### Problem
Quote the text of all the items below word for word, leaving out the pictures.

### Transcribed page text

○ ○ ○ ○ ○

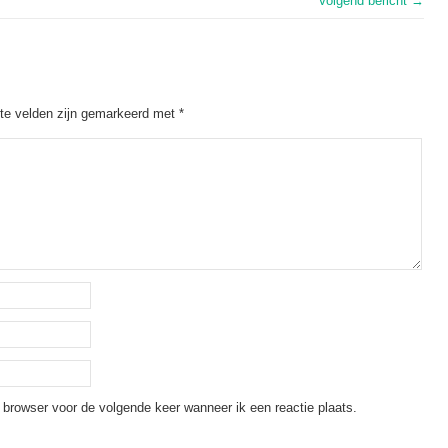
Volgend bericht →
ste velden zijn gemarkeerd met
*
 browser voor de volgende keer wanneer ik een reactie plaats.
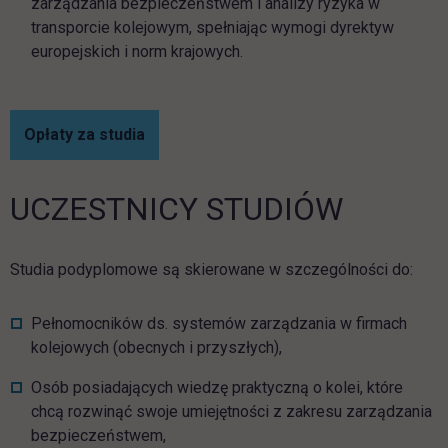
zarządzania bezpieczeństwem i analizy ryzyka w
transporcie kolejowym, spełniając wymogi dyrektyw
europejskich i norm krajowych.
Opłaty za studia
UCZESTNICY STUDIÓW
Studia podyplomowe są skierowane w szczególności do:
Pełnomocników ds. systemów zarządzania w firmach
kolejowych (obecnych i przyszłych),
Osób posiadających wiedzę praktyczną o kolei, które
chcą rozwinąć swoje umiejętności z zakresu zarządzania
bezpieczeństwem,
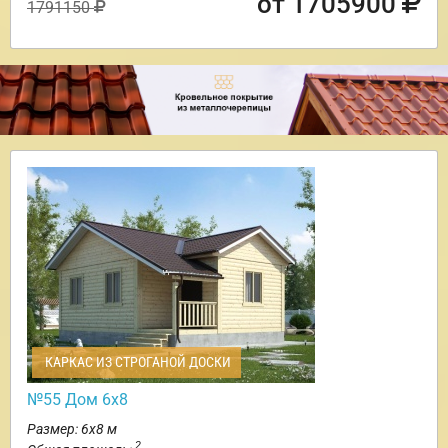
от 1705900
1791150
КАРКАС ИЗ СТРОГАНОЙ ДОСКИ
№55 Дом 6х8
Размер: 6х8 м
2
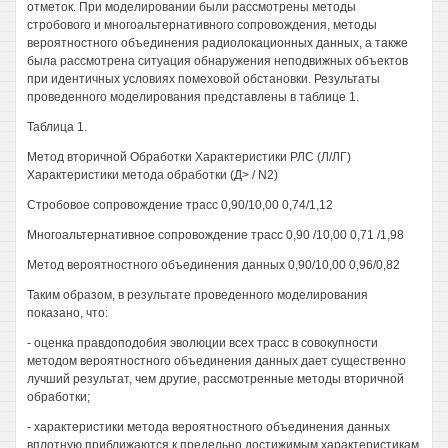
отметок. При моделировании были рассмотрены методы
стробового и многоальтернативного сопровождения, методы
вероятностного объединения радиолокационных данных, а также
была рассмотрена ситуация обнаружения неподвижных объектов
при идентичных условиях помеховой обстановки. Результаты
проведенного моделирования представлены в таблице 1.
Таблица 1.
Метод вторичной Обработки Характеристики РЛС (Л/ЛГ)
Характеристики метода обработки (Д> / N2)
Стробовое сопровождение трасс 0,90/10,00 0,74/1,12
Многоальтернативное сопровождение трасс 0,90 /10,00 0,71 /1,98
Метод вероятностного объединения данных 0,90/10,00 0,96/0,82
Таким образом, в результате проведенного моделирования
показано, что:
- оценка правдоподобия эволюции всех трасс в совокупности
методом вероятностного объединения данных дает существенно
лучший результат, чем другие, рассмотренные методы вторичной
обработки;
- характеристики метода вероятностного объединения данных
вплотную приближаются к предельно достижимым характеристикам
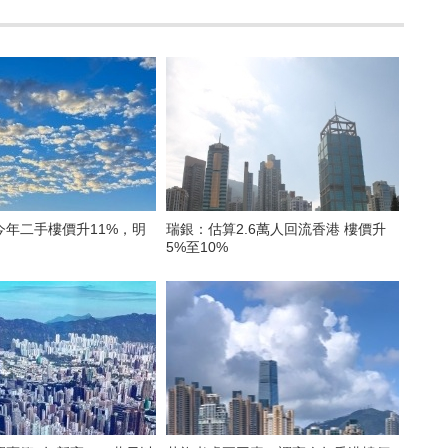
今年二手樓價升11%，明
瑞銀：估算2.6萬人回流香港 樓價升
5%至10%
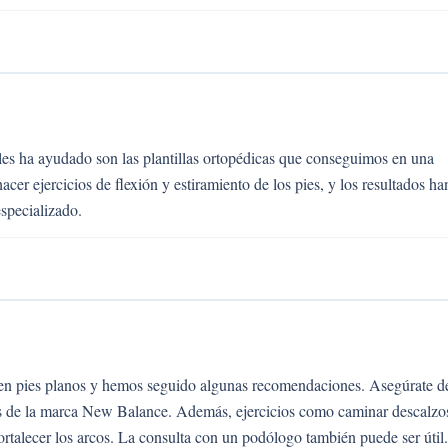
 les ha ayudado son las plantillas ortopédicas que conseguimos en una
er ejercicios de flexión y estiramiento de los pies, y los resultados ha
specializado.
nen pies planos y hemos seguido algunas recomendaciones. Asegúrate d
s de la marca New Balance. Además, ejercicios como caminar descalzo
fortalecer los arcos. La consulta con un podólogo también puede ser útil.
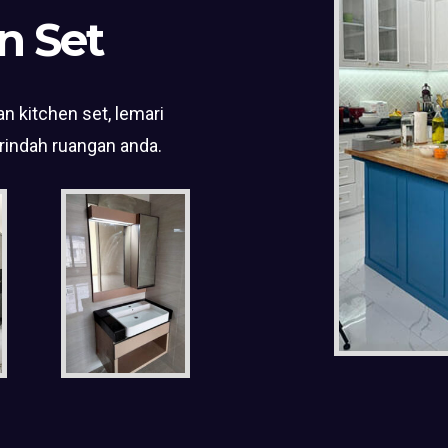
n Set
n kitchen set, lemari
rindah ruangan anda.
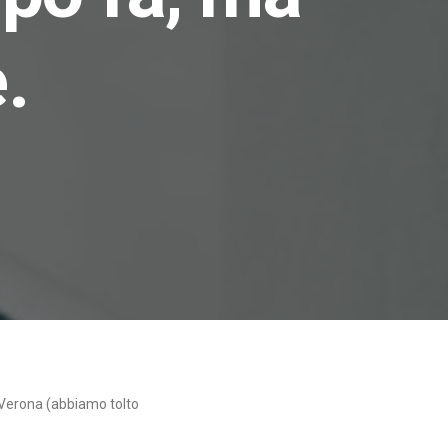
.
i Verona (abbiamo tolto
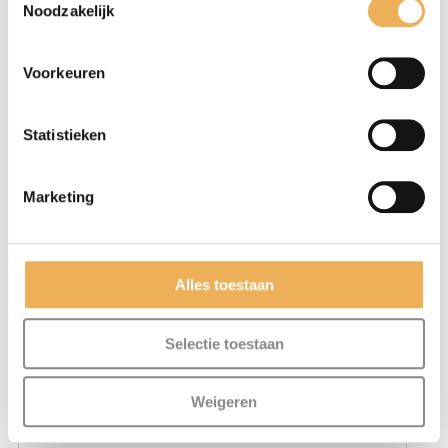
Noodzakelijk
Voorkeuren
Statistieken
Marketing
Mijn naam, e-mail en site opslaan in
Alles toestaan
deze browser voor de volgende keer wanneer
ik een reactie plaats.
Selectie toestaan
Weigeren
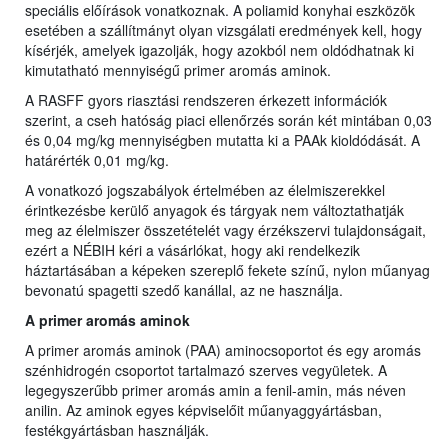
speciális előírások vonatkoznak. A poliamid konyhai eszközök
esetében a szállítmányt olyan vizsgálati eredmények kell, hogy
kísérjék, amelyek igazolják, hogy azokból nem oldódhatnak ki
kimutatható mennyiségű primer aromás aminok.
A RASFF gyors riasztási rendszeren érkezett információk
szerint, a cseh hatóság piaci ellenőrzés során két mintában 0,03
és 0,04 mg/kg mennyiségben mutatta ki a PAAk kioldódását. A
határérték 0,01 mg/kg.
A vonatkozó jogszabályok értelmében az élelmiszerekkel
érintkezésbe kerülő anyagok és tárgyak nem változtathatják
meg az élelmiszer összetételét vagy érzékszervi tulajdonságait,
ezért a NÉBIH kéri a vásárlókat, hogy aki rendelkezik
háztartásában a képeken szereplő fekete színű, nylon műanyag
bevonatú spagetti szedő kanállal, az ne használja.
A primer aromás aminok
A primer aromás aminok (PAA) aminocsoportot és egy aromás
szénhidrogén csoportot tartalmazó szerves vegyületek. A
legegyszerűbb primer aromás amin a fenil-amin, más néven
anilin. Az aminok egyes képviselőit műanyaggyártásban,
festékgyártásban használják.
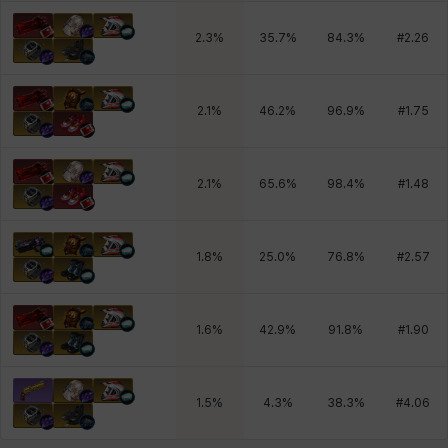
2.3
%
35.7
%
84.3
%
#
2.26
2.1
%
46.2
%
96.9
%
#
1.75
2.1
%
65.6
%
98.4
%
#
1.48
1.8
%
25.0
%
76.8
%
#
2.57
1.6
%
42.9
%
91.8
%
#
1.90
1.5
%
4.3
%
38.3
%
#
4.06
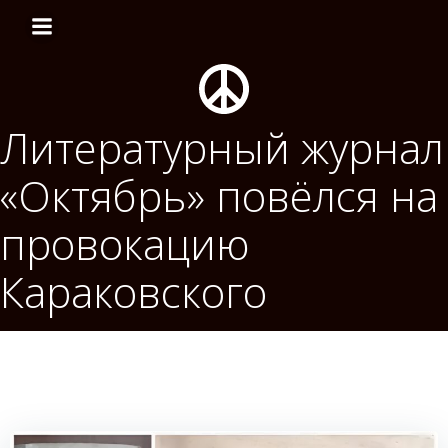
Перейти
к
содержимому
Литературный журнал
«Октябрь» повёлся на
провокацию
Караковского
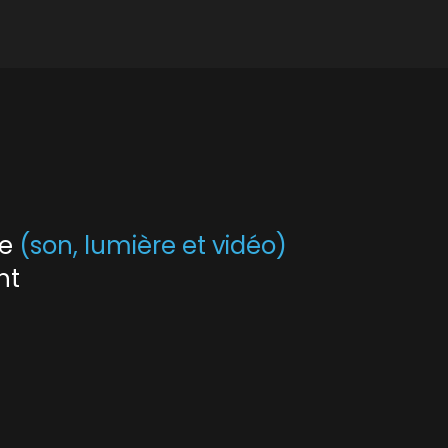
le
(son, lumière et vidéo)
nt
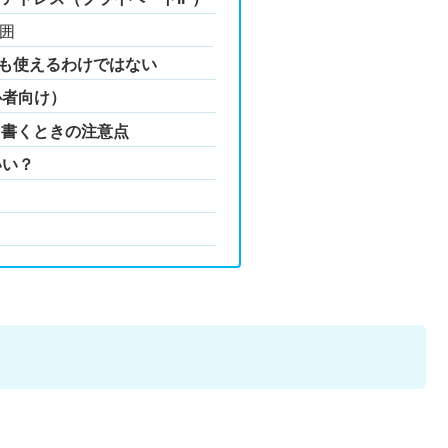
囲
でも使えるわけではない
心者向け）
を書くときの注意点
いい？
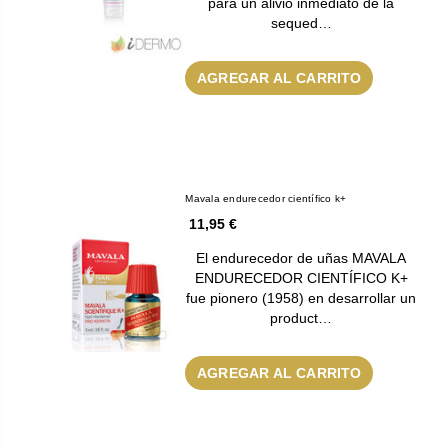
para un alivio inmediato de la
sequed…
AGREGAR AL CARRITO
Mavala endurecedor científico k+
11,95 €
El endurecedor de uñas MAVALA
ENDURECEDOR CIENTÍFICO K+
fue pionero (1958) en desarrollar un
product…
AGREGAR AL CARRITO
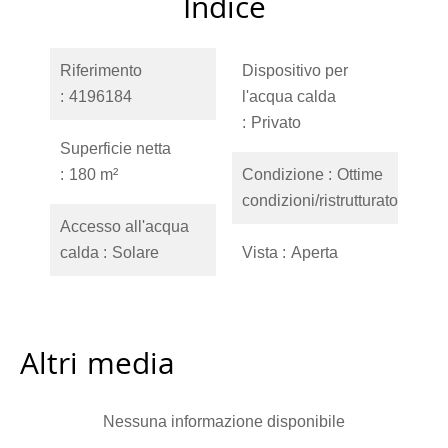
Indice
Riferimento
Dispositivo per
4196184
l'acqua calda
Privato
Superficie netta
180 m²
Condizione
Ottime
condizioni/ristrutturato
Accesso all'acqua
calda
Solare
Vista
Aperta
Altri media
Nessuna informazione disponibile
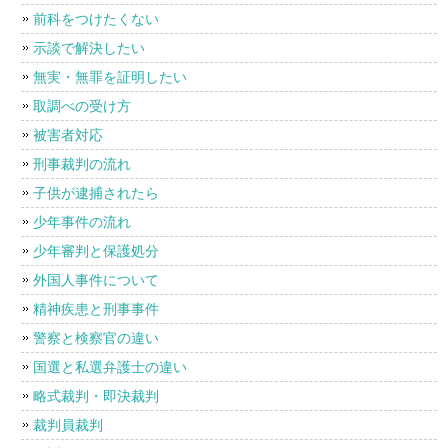
前科をつけたくない
示談で解決したい
無実・無罪を証明したい
取調べの受け方
被害者対応
刑事裁判の流れ
子供が逮捕されたら
少年事件の流れ
少年審判と保護処分
外国人事件について
精神疾患と刑事事件
警察と検察官の違い
国選と私選弁護士の違い
略式裁判・即決裁判
裁判員裁判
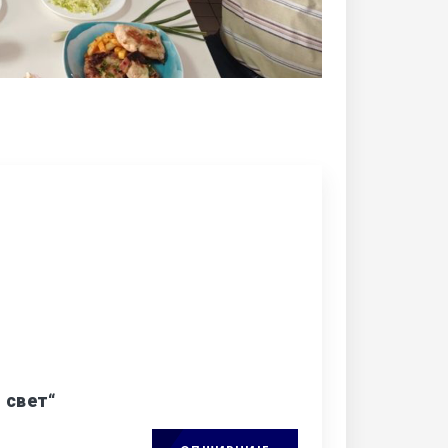
 свет“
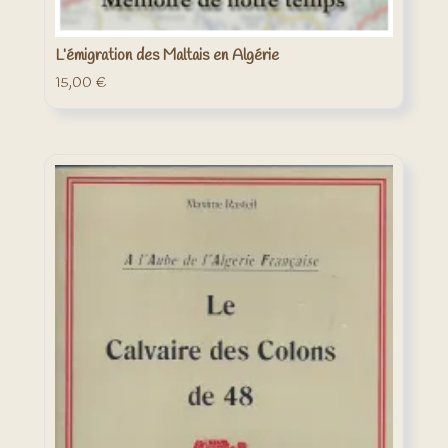
L’émigration des Maltais en Algérie
15,00
€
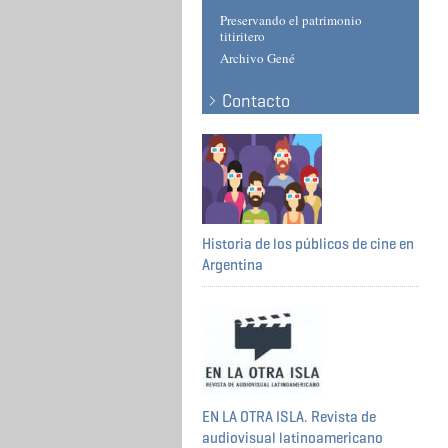
Preservando el patrimonio
titiritero
Archivo Gené
Contacto
Historia de los públicos de cine en
Argentina
EN LA OTRA ISLA. Revista de
audiovisual latinoamericano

○ ○ ○ ○ ○

### Task output
Volgend bericht →
ste velden zijn gemarkeerd met
*
 browser voor de volgende keer wanneer ik een reactie plaats.
zarządzania bezpieczeństwem i analizy ryzyka w
transporcie kolejowym, spełniając wymogi dyrektyw
europejskich i norm krajowych.
Opłaty za studia
UCZESTNICY STUDIÓW
Studia podyplomowe są skierowane w szczególności do:
Pełnomocników ds. systemów zarządzania w firmach
kolejowych (obecnych i przyszłych),
Osób posiadających wiedzę praktyczną o kolei, które
chcą rozwinąć swoje umiejętności z zakresu zarządzania
bezpieczeństwem,
от 1705900
1791150
КАРКАС ИЗ СТРОГАНОЙ ДОСКИ
№55 Дом 6х8
Размер: 6х8 м
2
отметок. При моделировании были рассмотрены методы
стробового и многоальтернативного сопровождения, методы
вероятностного объединения радиолокационных данных, а также
была рассмотрена ситуация обнаружения неподвижных объектов
при идентичных условиях помеховой обстановки. Результаты
проведенного моделирования представлены в таблице 1.
Таблица 1.
Метод вторичной Обработки Характеристики РЛС (Л/ЛГ)
Характеристики метода обработки (Д> / N2)
Стробовое сопровождение трасс 0,90/10,00 0,74/1,12
Многоальтернативное сопровождение трасс 0,90 /10,00 0,71 /1,98
Метод вероятностного объединения данных 0,90/10,00 0,96/0,82
Таким образом, в результате проведенного моделирования
показано, что:
- оценка правдоподобия эволюции всех трасс в совокупности
методом вероятностного объединения данных дает существенно
лучший результат, чем другие, рассмотренные методы вторичной
обработки;
- характеристики метода вероятностного объединения данных
вплотную приближаются к предельно достижимым характеристикам
今年二手樓價升11%，明
瑞銀：估算2.6萬人回流香港 樓價升
5%至10%
 les ha ayudado son las plantillas ortopédicas que conseguimos en una
er ejercicios de flexión y estiramiento de los pies, y los resultados ha
specializado.
nen pies planos y hemos seguido algunas recomendaciones. Asegúrate d
s de la marca New Balance. Además, ejercicios como caminar descalzo
fortalecer los arcos. La consulta con un podólogo también puede ser útil.
n Set
n kitchen set, lemari
rindah ruangan anda.
.
i Verona (abbiamo tolto
Noodzakelijk
Voorkeuren
Statistieken
Marketing
Mijn naam, e-mail en site opslaan in
Alles toestaan
deze browser voor de volgende keer wanneer
ik een reactie plaats.
Selectie toestaan
Weigeren
speciális előírások vonatkoznak. A poliamid konyhai eszközök
esetében a szállítmányt olyan vizsgálati eredmények kell, hogy
kísérjék, amelyek igazolják, hogy azokból nem oldódhatnak ki
kimutatható mennyiségű primer aromás aminok.
A RASFF gyors riasztási rendszeren érkezett információk
szerint, a cseh hatóság piaci ellenőrzés során két mintában 0,03
és 0,04 mg/kg mennyiségben mutatta ki a PAAk kioldódását. A
határérték 0,01 mg/kg.
A vonatkozó jogszabályok értelmében az élelmiszerekkel
érintkezésbe kerülő anyagok és tárgyak nem változtathatják
meg az élelmiszer összetételét vagy érzékszervi tulajdonságait,
ezért a NÉBIH kéri a vásárlókat, hogy aki rendelkezik
háztartásában a képeken szereplő fekete színű, nylon műanyag
bevonatú spagetti szedő kanállal, az ne használja.
A primer aromás aminok
A primer aromás aminok (PAA) aminocsoportot és egy aromás
szénhidrogén csoportot tartalmazó szerves vegyületek. A
legegyszerűbb primer aromás amin a fenil-amin, más néven
anilin. Az aminok egyes képviselőit műanyaggyártásban,
festékgyártásban használják.
2.3
%
35.7
%
84.3
%
#
2.26
2.1
%
46.2
%
96.9
%
#
1.75
2.1
%
65.6
%
98.4
%
#
1.48
1.8
%
25.0
%
76.8
%
#
2.57
1.6
%
42.9
%
91.8
%
#
1.90
1.5
%
4.3
%
38.3
%
#
4.06
Перейти
к
содержимому
Литературный журнал
«Октябрь» повёлся на
провокацию
Караковского
le
(son, lumière et vidéo)
nt
囲
でも使えるわけではない
心者向け）
を書くときの注意点
いい？
para un alivio inmediato de la
sequed…
AGREGAR AL CARRITO
Mavala endurecedor científico k+
11,95 €
El endurecedor de uñas MAVALA
ENDURECEDOR CIENTÍFICO K+
fue pionero (1958) en desarrollar un
product…
AGREGAR AL CARRITO
Indice
Riferimento
Dispositivo per
4196184
l'acqua calda
Privato
Superficie netta
180 m²
Condizione
Ottime
condizioni/ristrutturato
Accesso all'acqua
calda
Solare
Vista
Aperta
Altri media
Nessuna informazione disponibile
前科をつけたくない
示談で解決したい
無実・無罪を証明したい
取調べの受け方
被害者対応
刑事裁判の流れ
子供が逮捕されたら
少年事件の流れ
少年審判と保護処分
外国人事件について
精神疾患と刑事事件
警察と検察官の違い
国選と私選弁護士の違い
略式裁判・即決裁判
裁判員裁判
 свет“
L’émigration des Maltais en Algérie
15,00
€
Preservando el patrimonio
titiritero
Archivo Gené
Contacto
Historia de los públicos de cine en
Argentina
EN LA OTRA ISLA. Revista de
audiovisual latinoamericano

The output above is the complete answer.